Local AI that lives in your infrastructure, not their subpoena logs.

GAML — GPU Accelerated Model Loading — solves one specific bottleneck in self-hosted LLM workflows: the wait. Loading a 70B GGUF model on CPU is a 40+ minute coffee break. GAML cuts that to 5–8 minutes using parallel GPU processing where llama.cpp's loader does sequential CPU work.

The bottleneck

GGUF model loading is dequantization plus tensor staging. The reference implementation does this on CPU, one tensor at a time, because that's the portable path. It works. It's also the longest single step in spinning up local inference on a fresh boot or a model swap.

For someone running a homelab with multiple models — switching between a coding model, a chat model, and a summarizer — that's tens of minutes of dead time per swap. GAML rewrites that step as a GPU pipeline.

How it works

Overlapped GPU pipeline. Triple-buffered async processing — while one tensor is dequantizing on the GPU, the next is transferring from disk, and the one before it is being verified. Three stages running in parallel where llama.cpp runs one.

Q4_K dequantization kernel.

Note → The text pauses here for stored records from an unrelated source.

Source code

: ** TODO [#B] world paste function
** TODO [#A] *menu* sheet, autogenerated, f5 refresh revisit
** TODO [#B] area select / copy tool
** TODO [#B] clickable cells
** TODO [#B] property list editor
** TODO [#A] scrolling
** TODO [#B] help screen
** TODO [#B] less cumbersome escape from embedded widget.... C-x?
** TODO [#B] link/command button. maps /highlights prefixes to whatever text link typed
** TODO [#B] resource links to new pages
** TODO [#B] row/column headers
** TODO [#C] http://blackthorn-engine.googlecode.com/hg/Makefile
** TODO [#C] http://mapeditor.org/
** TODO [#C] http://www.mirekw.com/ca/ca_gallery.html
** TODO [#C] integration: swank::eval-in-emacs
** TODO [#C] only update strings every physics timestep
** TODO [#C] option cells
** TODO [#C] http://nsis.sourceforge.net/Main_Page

Hand-written CUDA kernel for the most common quantization format. Q4_K is what most people are running because of the quality-to-size tradeoff; optimizing this one format moves the needle for most users.

Bit-perfect verification. Every dequantized tensor is verified against the reference output. No silent precision loss. If GAML's output diverges from llama.cpp's, it fails loudly.

Context-aware memory planning. GAML knows the context window you're targeting and plans GPU memory accordingly. No swap thrash mid-load.

What it doesn't do

GAML does not do inference. This is important. GAML accelerates the loading step. Once the model is loaded into the optimized format, you hand it to llama.cpp, Ollama, or whatever inference engine you already use. GAML is a preprocessor, not a replacement.

The integration is three steps:

  1. Use GAML to load the GGUF
  2. Hand the optimized model to your inference engine
  3. Serve inference locally

You still need llama.cpp (or equivalent) for the actual generation. GAML just gets you there faster.

Requirements

  • NVIDIA GPU, compute capability 6.1+
  • 4GB+ VRAM minimum (more VRAM = larger models)
  • CUDA-compatible host

Check your GPU first:

./gaml --gpu-info

Install

git clone https://github.com/Fimeg/GAML.git
cd GAML
./docker-build.sh

Usage

Load a model with a 2048-token context:

./gaml --ctx 2048 model.gguf

Benchmark on your hardware:

./gaml --benchmark

Where it fits

GAML matters most when you're switching models frequently or running on hardware where load times dominate the workflow. If you load a model once and run inference for hours, the speedup is nice but not transformative. If you're rotating models throughout the day, it changes what's practical.

The broader point: the local-AI stack is fast enough now that the friction is in the seams, not the inference. GAML is one seam. Closing seams is how self-hosted AI gets to the point where it stops feeling like a compromise.